- **Job 1**
According to the text on convolutional codes, what code did Voyager 1 and 2 use?
- **Job 2**
Extend the passage on convolutional codes with the next few paragraphs, beginning right after its final sentence.

- **Text section**
══════════

Imagine designing a protocol to communicate with a robot 12 billion miles away from you. No matter what the size of your communication array, you must accept that the message will likely arrive garbled, confused, noisy, and weak. You could try to send the same message over-and-over again, hoping that at least one of your messages will make it through unscathed; but, how many times is enough? How will this affect the cost of sending messages, or the responsiveness to your messages?

Back on earth, imagine communicating with a computer with only a tiny antenna which moves erratically throughout cities across the globe. No matter how you design your broadcast antennas, your messages will arrive garbled, confused, noisy, and weak... but cell signals still have to work somehow (most of the time, anyway).

These are both problems of robust coding. This challenge is to implement encoding and decoding algorithms for a particularly nice kind of robust coding: a convolutional code. These codes were a major component of the communications algorithm for Voyagers 1 and 2, Cassini, Mars Explorer, and Pathfinder.

Convolutional codes are a form of stream coding invented by Peter Elias in 1955. Convolutional codes consist of an encoder and a decoder and are advantageous because the encoder is incredibly simple and the decoder is parallelizable.

Convolutional codes are classified by two numbers, (N, K). N is the output bit count and K is the constraint length. More informally, N counts the number of output transmit bits encoded for each input source bit, meaning that a convolutional code transmits source data at a rate of 1/N source bits per transmitted bits; K describes the amount of internal memory the encoder has, dramatically impacting the complexity of decoding.

For example, Voyager 1 and 2 used a (2, 7) convolutional code, while Mars Exploration Rover and Pathfinder used a (6, 15) code.

To fully classify an (N, K) convolutional code, we also need N bit vectors g0 through g(N-1), each of length K. These are the coding polynomials.

Briefly, if you're familiar with DSP, a convolutional code encoder works by producing one output stream for each coding polynomial by convolving the polynomial with the input stream.

══════════

- **Given information**
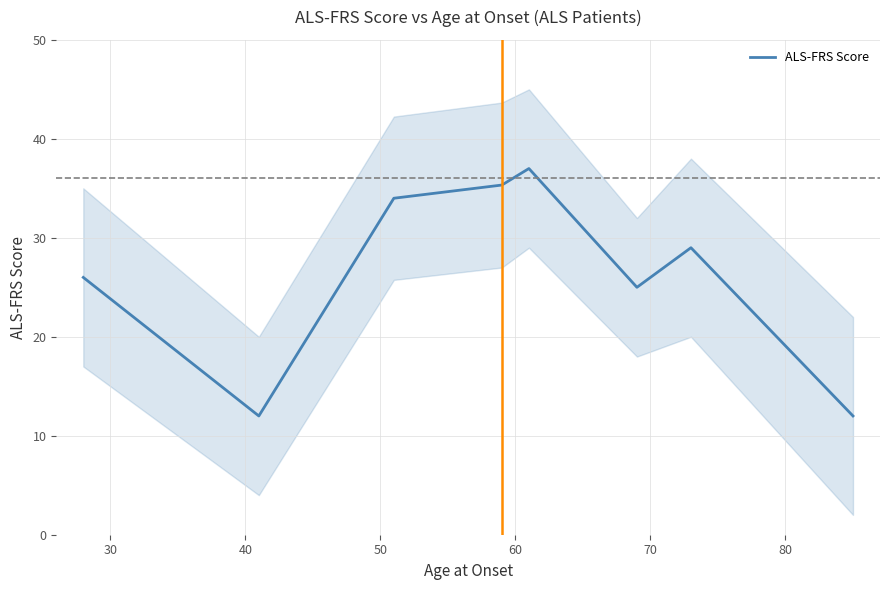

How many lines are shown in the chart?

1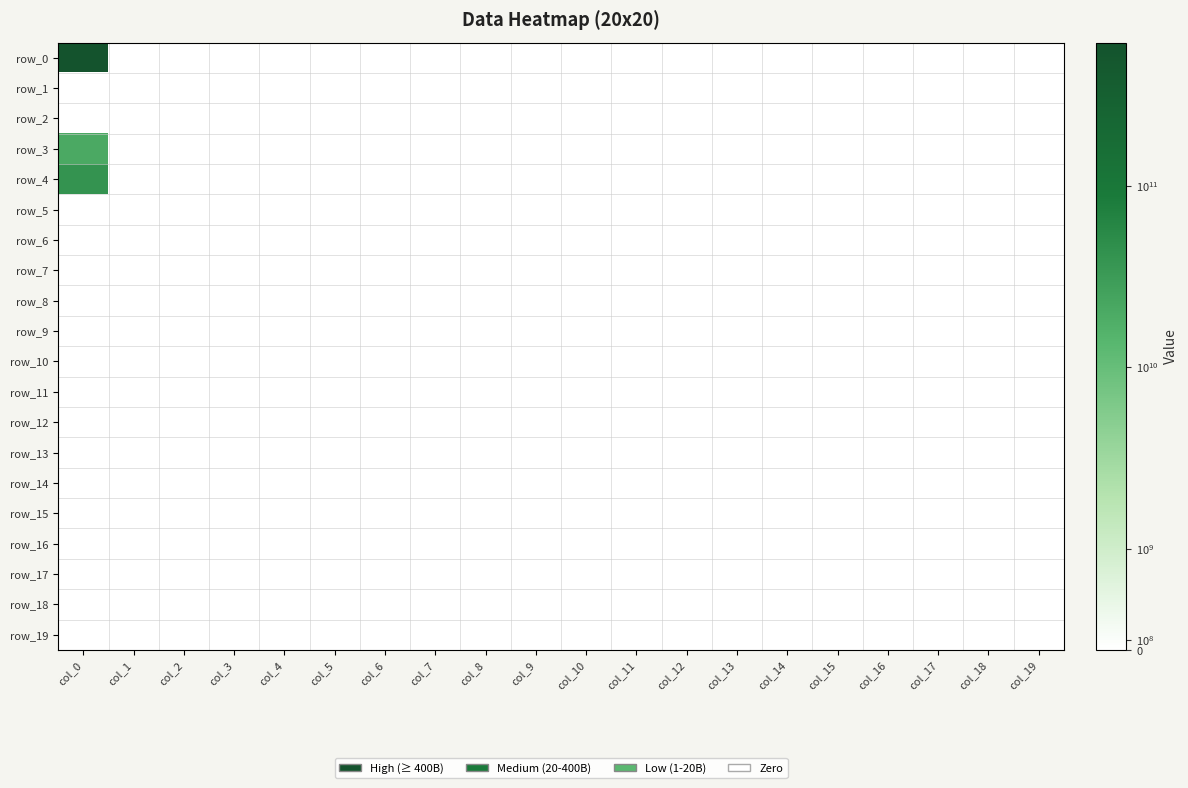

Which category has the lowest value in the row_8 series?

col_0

══════════

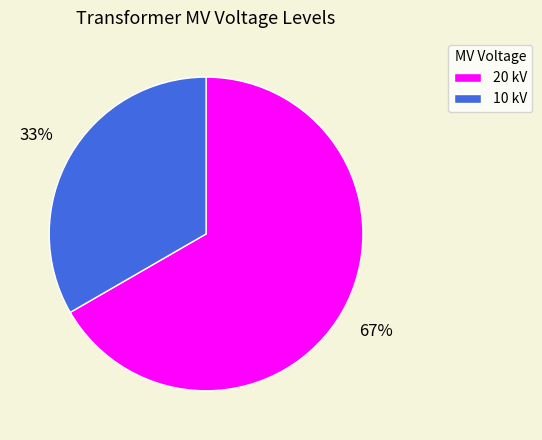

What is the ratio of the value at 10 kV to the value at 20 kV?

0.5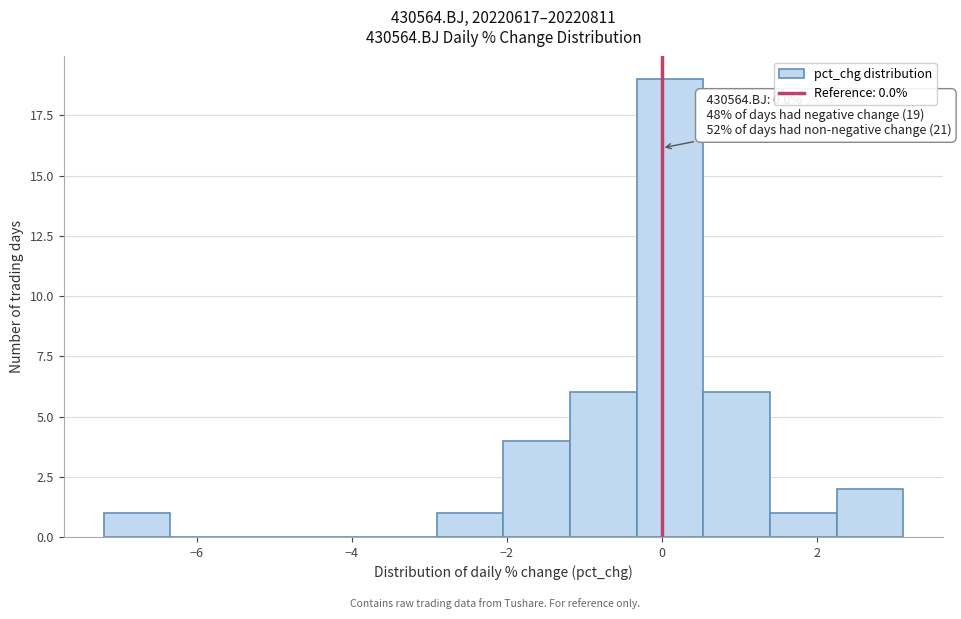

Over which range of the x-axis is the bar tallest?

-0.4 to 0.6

══════════

- **Exercise response 1**
A (2, 7) convolutional code.

- **Exercise response 2**
Briefly, if you're familiar with inference on Markov models, a convolutional code decoder works by using the Viterbi algorithm to infer the most likely latent state of the encoder given an observed output stream and then reads the input stream off of it.

Ultimately, the goal of this challenge is to decode a message sent from Voyager and recode it for transmission to Pathfinder. More specifically, you'll be provided with the coding polynomials for an incoming message that you must decode, and then a new set of coding polynomials to use to re-encode the message to deliver elsewhere.

It may be the case that the messages you receive are corrupted with random bit-flipping noise---but the convolutional code decoder will account for this, ensuring perfect transmission (with a high degree of probability).

What follows describes how to build a convolutional code encoder and decoder and then the format and limits of the challenge.

Convolutional Encoding

Let's first consider a very simple (2, 1) convolutional code with coding polynomials.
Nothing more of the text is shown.